According to a notice in the Federal Register, prescribing information, which is updated periodically, is currently distributed via paper or within the package from which a prescription drug is dispensed. However, the agency decided that because the paper form of the prescribing information can become outdated quickly, electronic distribution is necessary so the info can be updated in real-time.
“FDA is taking this action to ensure that the most current prescribing information for prescription drugs will be available and readily accessible to health care professionals at the time of clinical decisionmaking and dispensing,” the agency says.
Under the proposed rule, manufacturers would be required to submit the prescribing information to FDA, which would then post it on the Web site www.labels.fda.gov each and every time there is a change in the labeling. Manufacturers would also be required to review the labeling posted at FDA’s Web site to verify that the correct version of the labeling appears in the repository, and to promptly notify FDA if the correct version is not posted.
The proposed rule would require a product’s immediate container label and outside package to bear a statement directing health care professionals to FDA’s labeling repository to view the electronic version of prescribing information.

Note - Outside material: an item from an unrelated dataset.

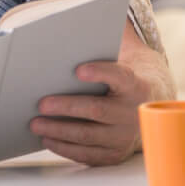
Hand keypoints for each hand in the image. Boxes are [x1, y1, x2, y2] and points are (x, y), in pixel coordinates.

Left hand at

Manufacturers would also be required to set up a tollfree telephone number, maintained by the manufacturer, to receive requests for the manufacturer to send an emailed, faxed or mailed paper copy of the prescribing information. The manufacturer would be required to ensure the toll-free number service was available 24 hours a day, 7 days a week so prescribing information is accessible when Internet access is not available.
FDA notes that it may grant an exemption from the electronic distribution of labeling requirements when compliance could adversely affect the safety, effectiveness, purity, or potency of the drug, is not technologically feasible, or is otherwise inappropriate.
Examples of circumstances where it may be appropriate to exempt a product include a product intended for use in an emergency room or a product that may be stockpiled for an emergency.
The FDA estimates that the industry will save a net of between $5m and $73.5m because of the proposed rule. Manufacturers can provide comments on the proposal over the next 90 days.